When I was learning Java in university, using types, classes, and other language features made me think types were a central part of programming and computers.

My brain got tricked into thinking the CPU somehow needed to know the types or it would explode (or at least wouldn’t work correctly). I even thought there was some magic validation happening with user input when we used types.

Then I wrote some Assembly code for another university course and had an epiphany: the CPU doesn’t know what types are. At the fundamental level, it only understands binary, or more specifically, bytes of binary (8 bits).

How CPUs see types

Types don’t exist in the CPU’s worldview. It only knows it can perform certain actions (instructions), and those actions work with data. Both actions and data are just bytes.

I won’t dive into how CPUs work, but fundamentally, the core components of computing—the CPU, RAM, and storage—only understand bytes and their own instructions. So why do we need types?

Let me introduce a fundamental principle of writing software:

The central problem of writing software is managing complexity. This complexity isn’t about performance (time and space complexity). This is the cognitive complexity you face when trying to maintain a codebase and add, remove, or update code.

This is where types come in. Types don’t help the computer, nor do they help the user. They help YOU.

In fact, the whole premise of OOP, types, classes, coupling, cohesion, testing, and many other design patterns and software architecture principles is to help us—the developers—write code that our peers can understand and modify at a reasonable pace.

Why types?

Types give us information about the structure of the data we use in our code. The same can be said for classes and interfaces, though they have different use cases.

Types are simpler. You define how arguments and return values should look in your function. Then when you or another developer uses that function, they instantly know what it expects and returns without looking at the code.

Furthermore, when you come back to modify the function, you know you need to return data that matches the structure defined in the type you wrote before.

Even if you change the return type, your code editor/linter (if set up correctly) will tell you whether your type change breaks code elsewhere, written by other developers.

Therefore, types help us set and meet expectations of the code around us. It’s hard to appreciate their benefit without working on a large, frequently changing codebase maintained by many people.

When handling user input or fetching data from an external API, once we validate that data, we can attach a type to it so that all other code in our codebase can expect a consistent structure.

This consistent structure and predictability is what types offer us.

Types in the wild

I particularly explored this topic when a few popular open-source libraries moved away from types, namely Svelte and Turbo. They had their reasons—Svelte now uses JSDoc as a replacement for types because they wanted their library source code to be more readable* (TypeScript transpilation made the code quite unreadable), while Turbo felt they could move faster without types.

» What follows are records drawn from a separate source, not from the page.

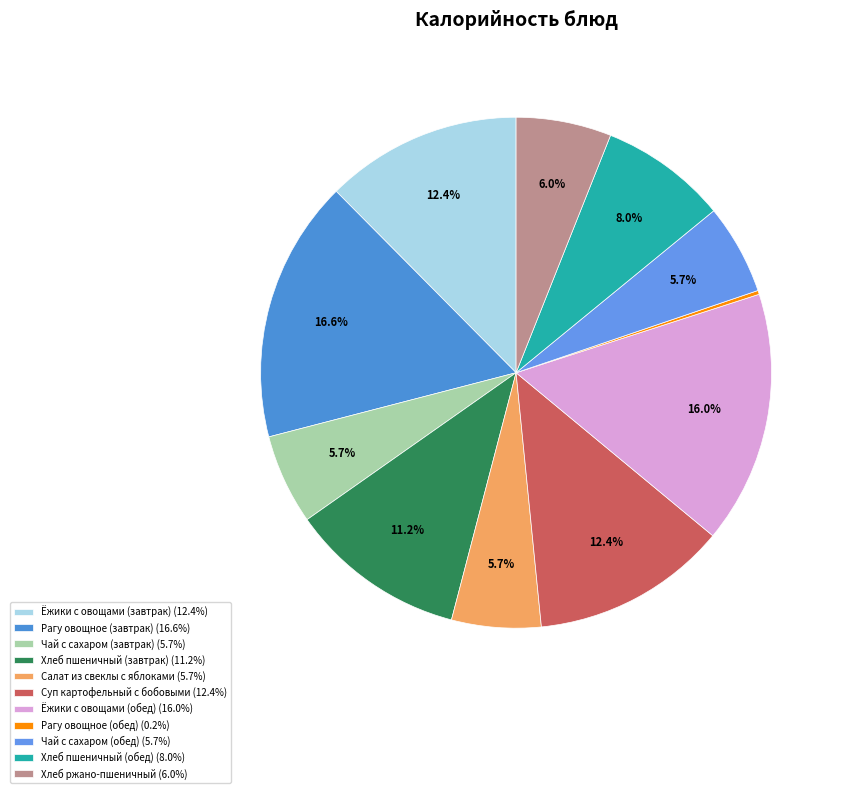

True or false: Суп картофельный с бобовыми accounts for 4% of the total.

False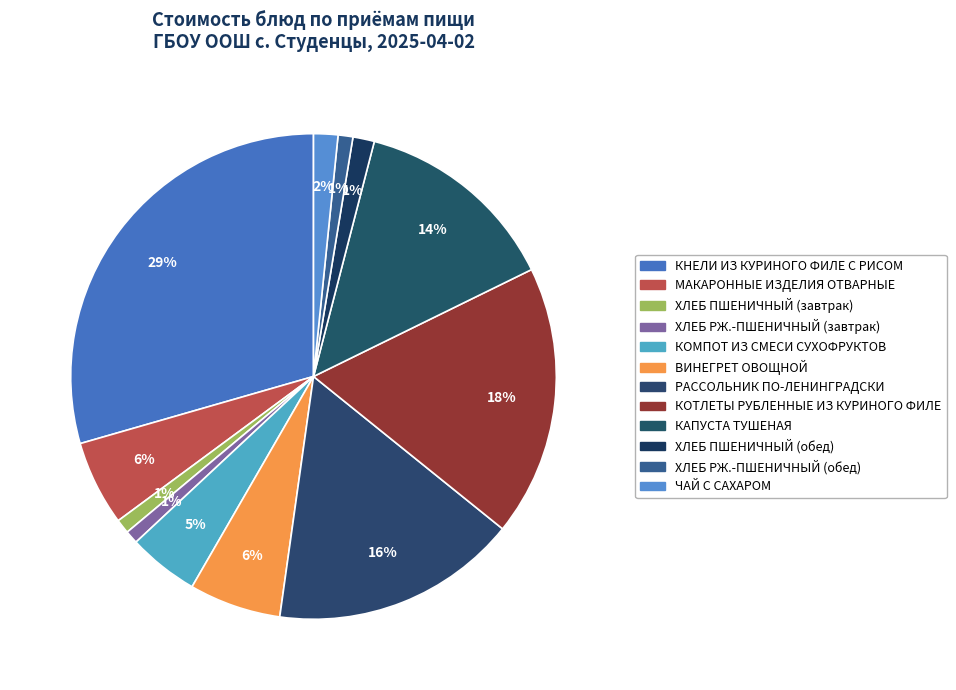

Does any single category account for the majority?

No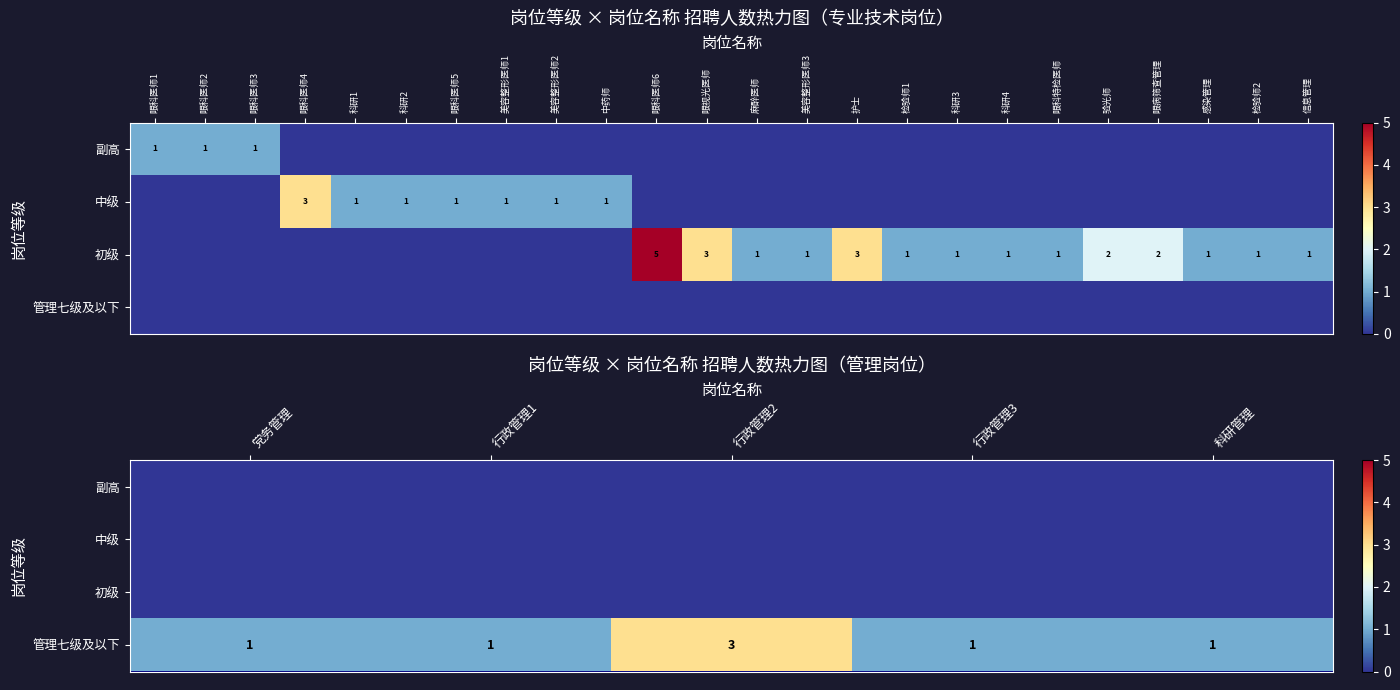

What is the difference between the maximum and minimum values in the 管理七级及以下 series?

2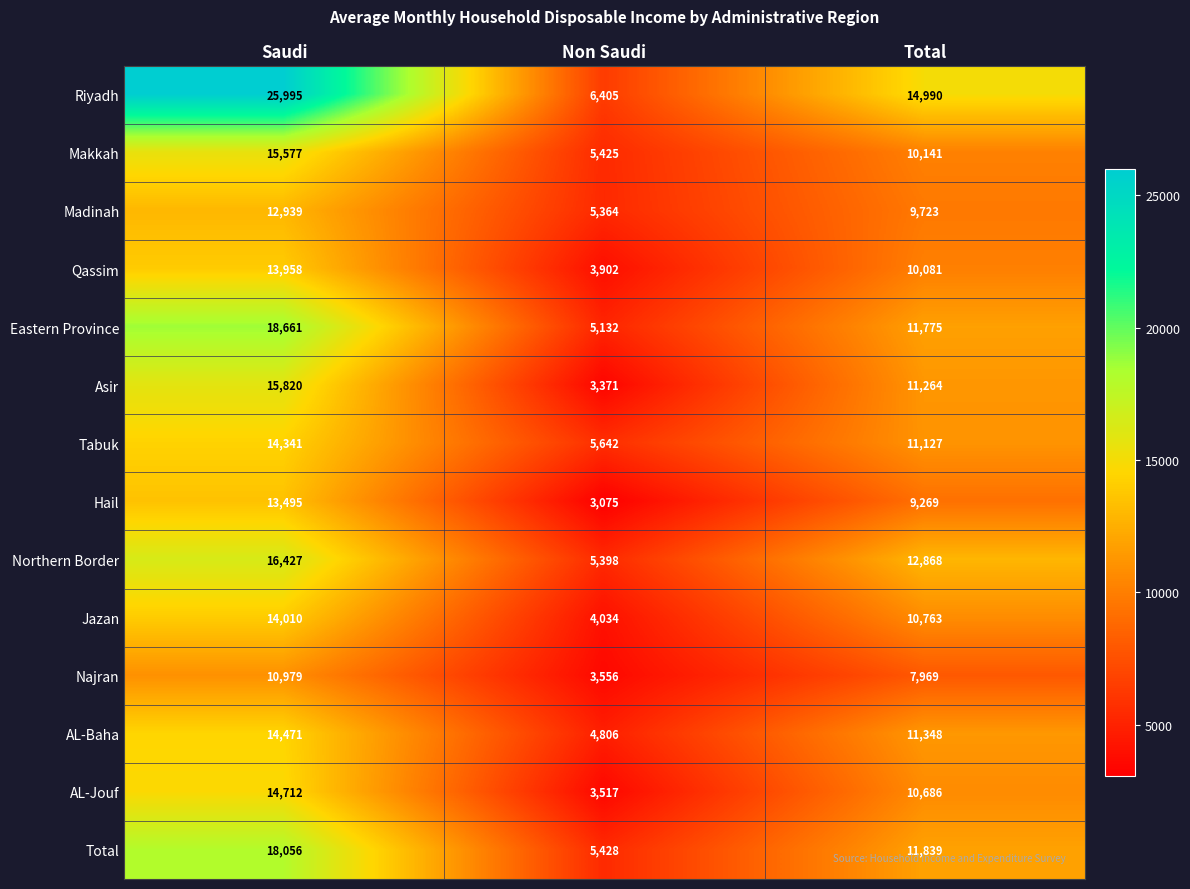

What is the difference between the Makkah values at Total and Saudi?

5436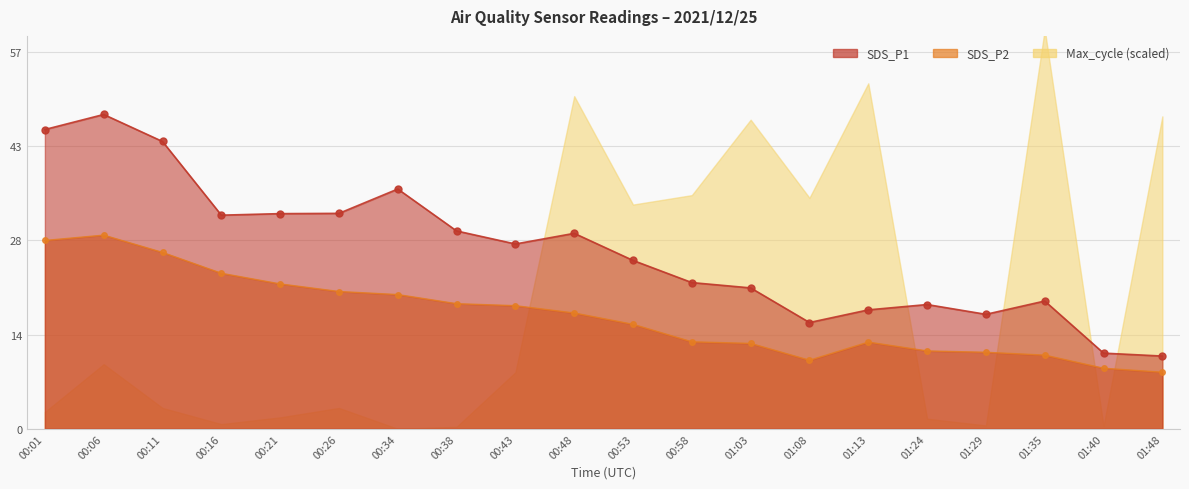

In SDS_P2, how many points are higher than both neighbors (excluding endpoints)?

2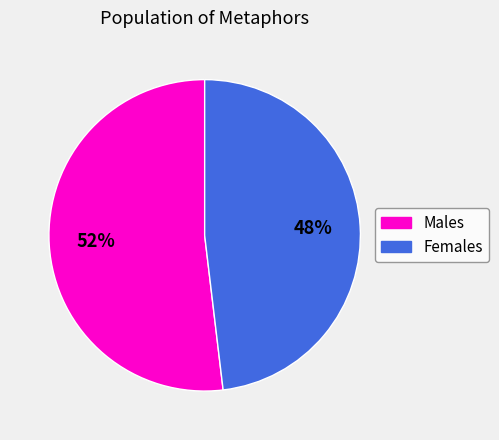

To the nearest percent, what is the average slice percentage?

50%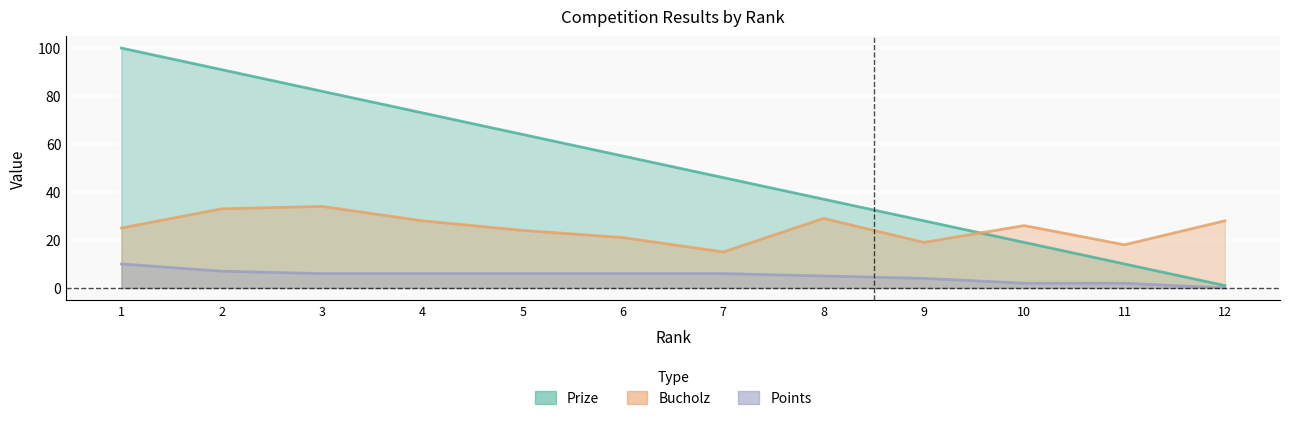

What is the value of the Prize point at the 10th from the left?

19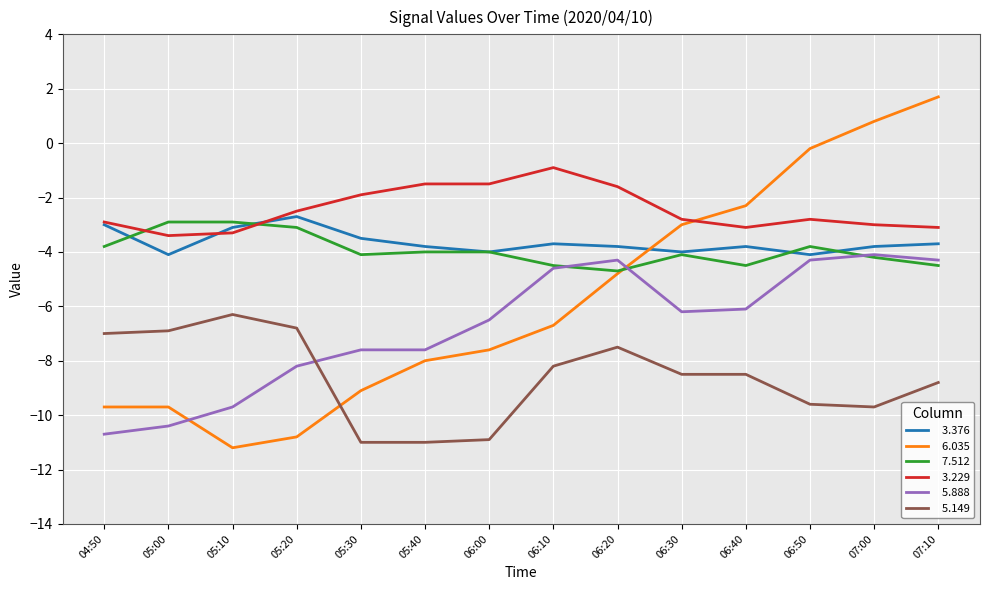

What is the total value across all series at 05:10?

-36.5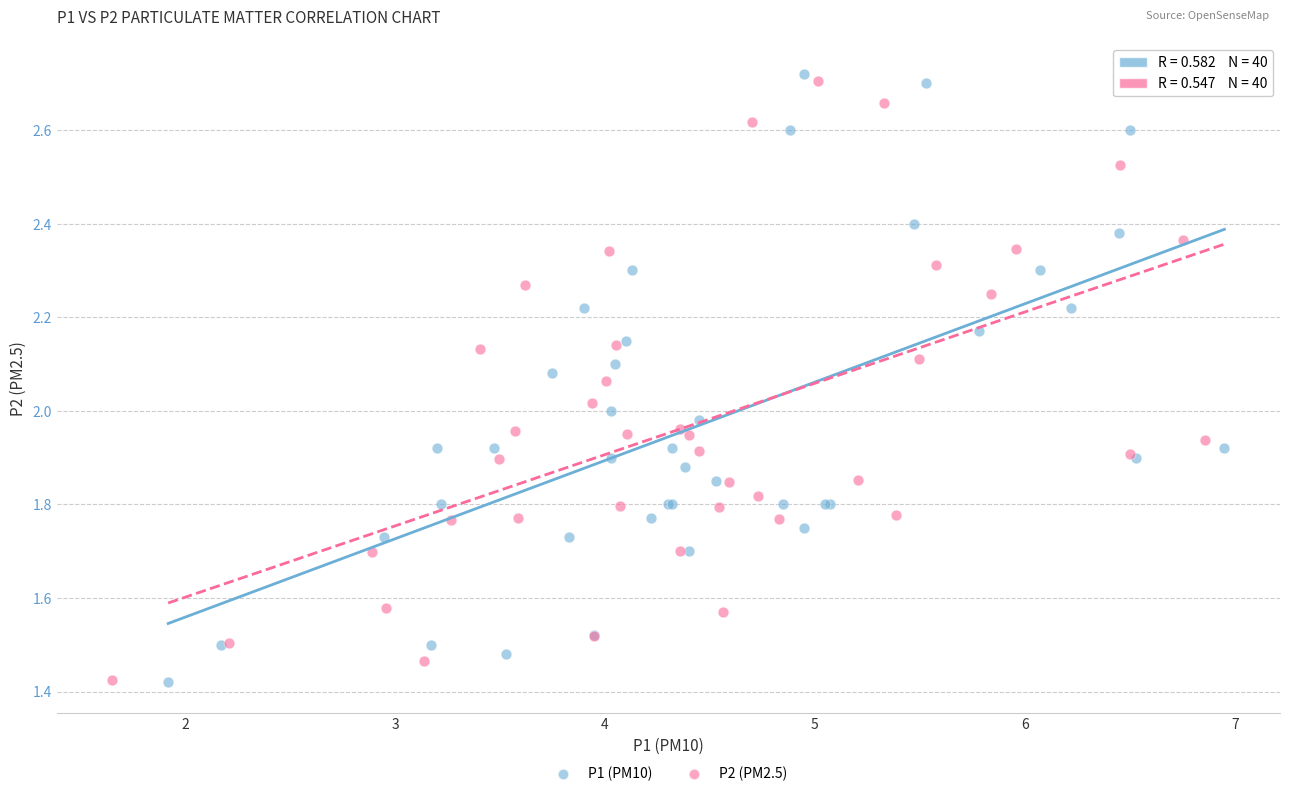

Which series has the widest spread of Y values?

P1 (PM10)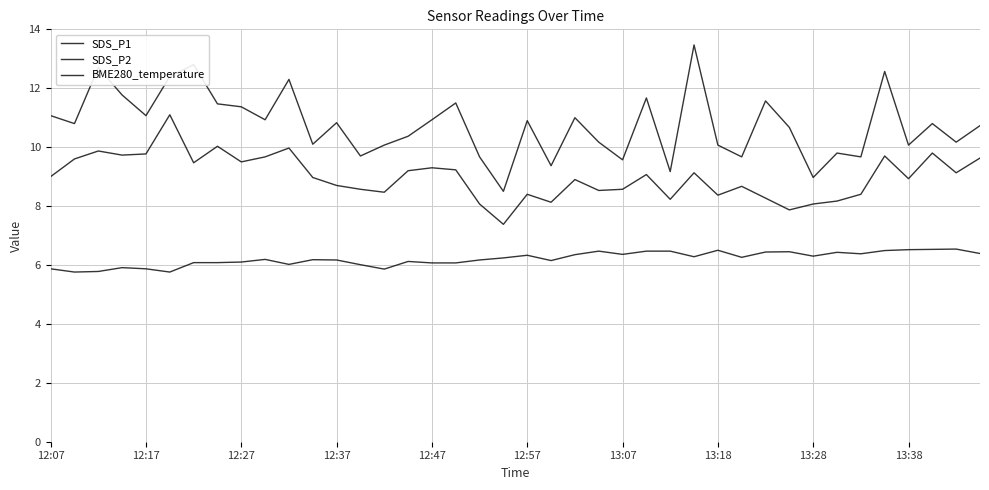

How many lines are shown in the chart?

3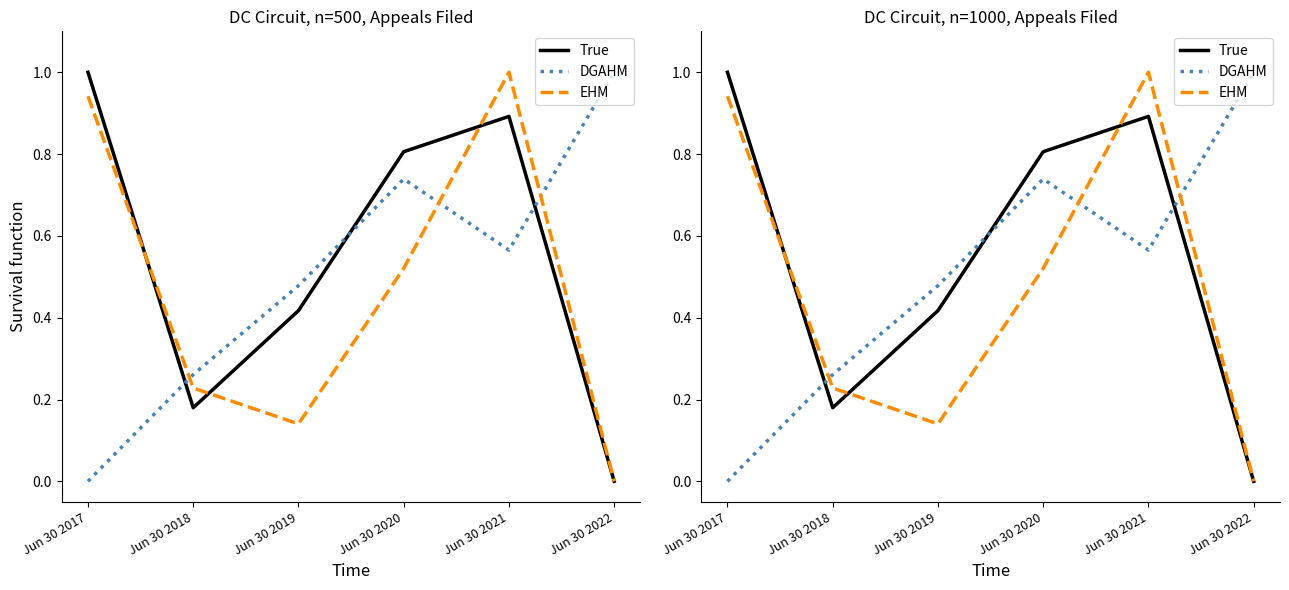

Is this an area chart (filled region under the line)?

No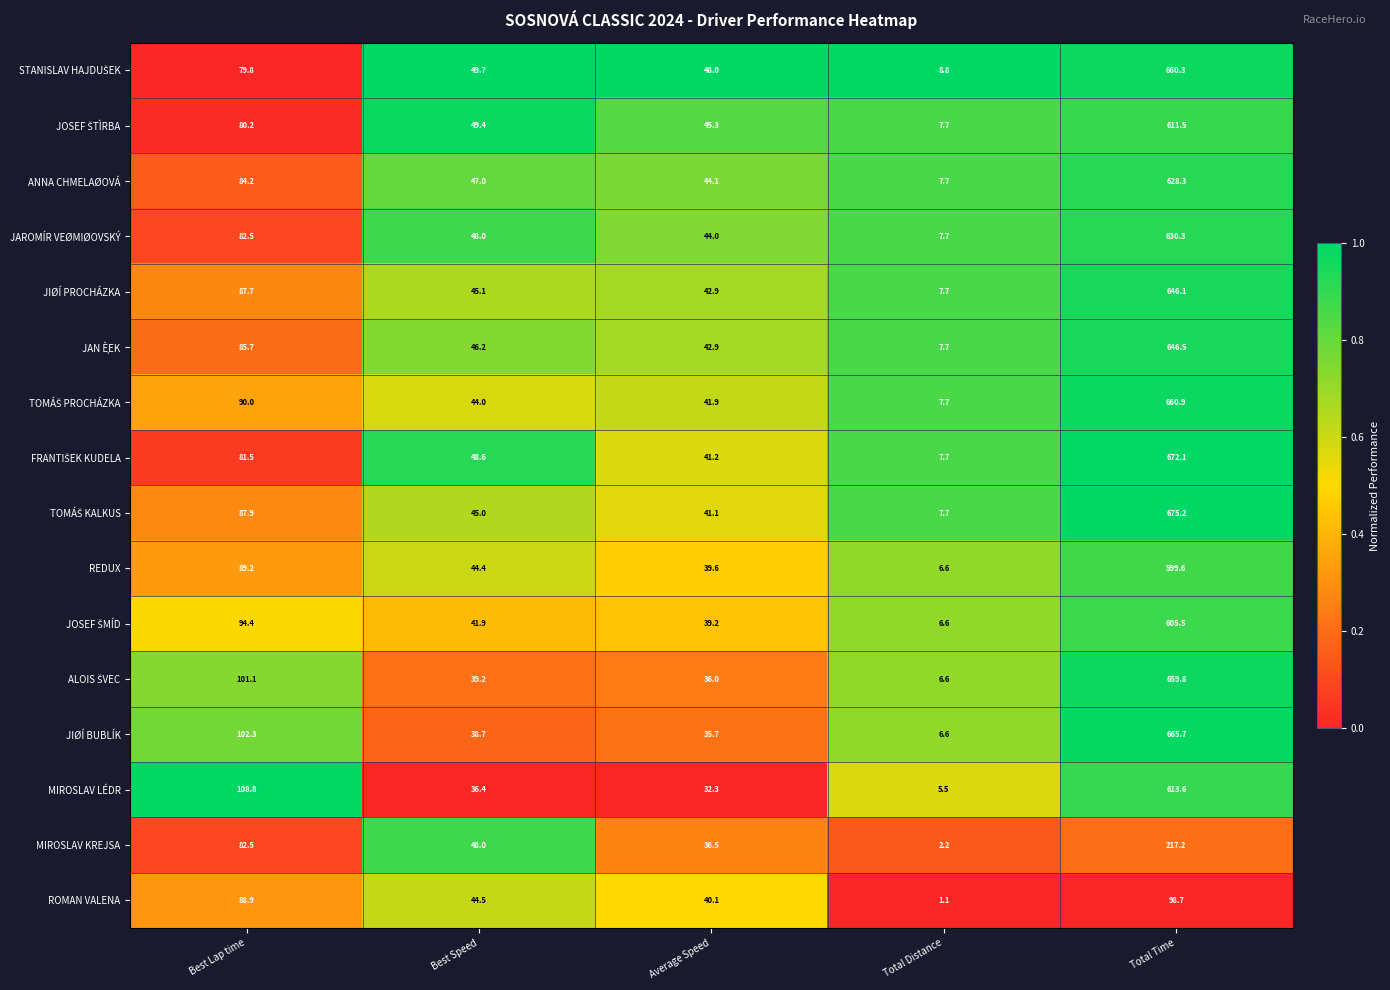

What is the total value across all series at Total Time?

9291.3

I prefer using types. I know what the code expects and don’t have to do any guesswork. I have a tiny brain, and keeping track of what hundreds of methods expect me to pass and what they return is difficult.

So, types FTW!

* The library maintainers would test the library package using their own projects, if you go into node_modules from npm, you’ll see that the JS code is uglified and minified in some cases making it hard to debug what’s happening with your code.